Tag Archives: Julian Moore-Cook

Everybody Be Cool, This Is a Robbery

Blonde. Purple

by Christie Robb

The story of a bank heist gone awry, writer/director Marcus Flemmings’ Blonde. Purple owes a great deal to Quentin Tarantino’s Pulp Fiction. Both films share a nonlinear structure, include references to pop culture, have a dark sense of humor, include characters speaking in verbose monologues quoting Great Works of Literature, and have key scenes taking place in a little diner.

In the case of Blonde. Purple, there is more of an identifiable A storyline. Julian Moore-Cook’s bank robber has retreated into a mortgage lender’s office at the bank he was trying to rob after his partner was shot by the cops. In his attempt to flee, he left the cash behind but grabbed a 16-year-old girl as a hostage (Ellie Bindman).

Soon a police crisis manager calls him on the phone to try to negotiate next steps.

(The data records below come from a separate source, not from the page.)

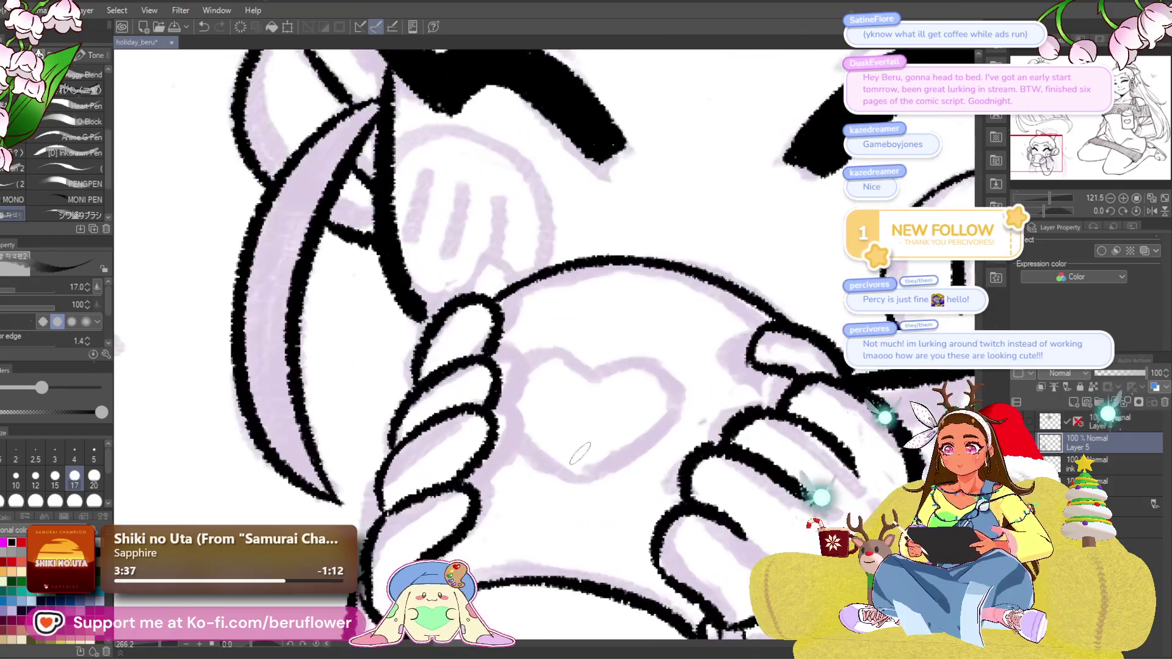
mouse_move(682, 285)
left_mouse_down()
mouse_move(691, 363)
mouse_move(608, 403)
left_mouse_up()
mouse_move(616, 313)
left_mouse_down()
mouse_move(550, 302)
mouse_move(558, 390)
mouse_move(652, 392)
left_mouse_up()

How the various elements came together to get both the robber and hostage to this point are covered in the other sequences preceded by intertitles.

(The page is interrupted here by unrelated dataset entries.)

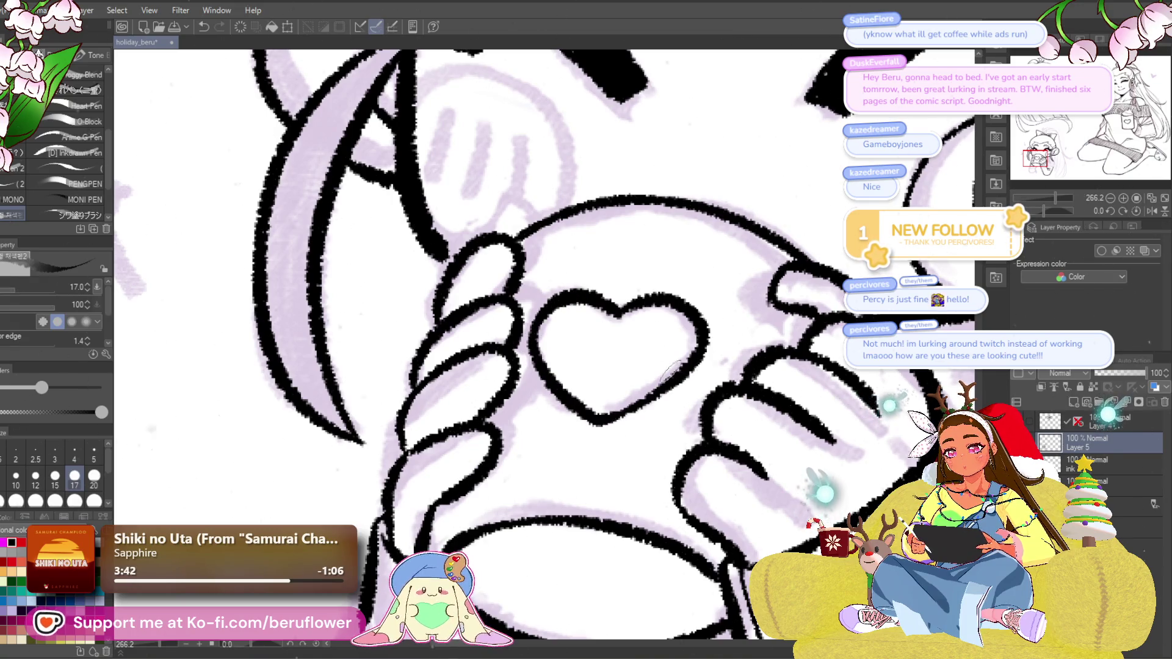
scroll(611, 342, "down", 5)
scroll(823, 422, "up", 2)
Ink the pointed stick beside the mug with its two side lines and closed bottom.
mouse_move(823, 422)
left_mouse_down()
mouse_move(742, 394)
mouse_move(741, 409)
left_mouse_up()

Moore-Cook and Bindman are not particularly strong actors. Their banter is ok, but their more emotional moments tend to be somewhat over the top—more appropriate to the stage than the screen.

Adam J. Bernard does strand out as Nath, the partner who was shot. His performance in the flashbacks is more natural and a monologue he gives on the difference between films and movies citing Nicholas Cage projects is charming.

Overall though, the movie is weak with some scenes that seem included simply to give more actors parts to play rather than to contribute to the plot. Also somewhat jarring is the fact that about half of the actors speak with British accents. It gives the film a bit of a Guy Ritchie vibe but adds to a sense of confusion as to the setting.

If the fun of Pulp Fiction was its post-modern remix of pop culture tropes, Blonde. Purple feels like a copy of a copy of a copy, unfocused and messy. It lacks the sense of innovation and the style that made Tarantino’s work so groundbreaking in the 90s.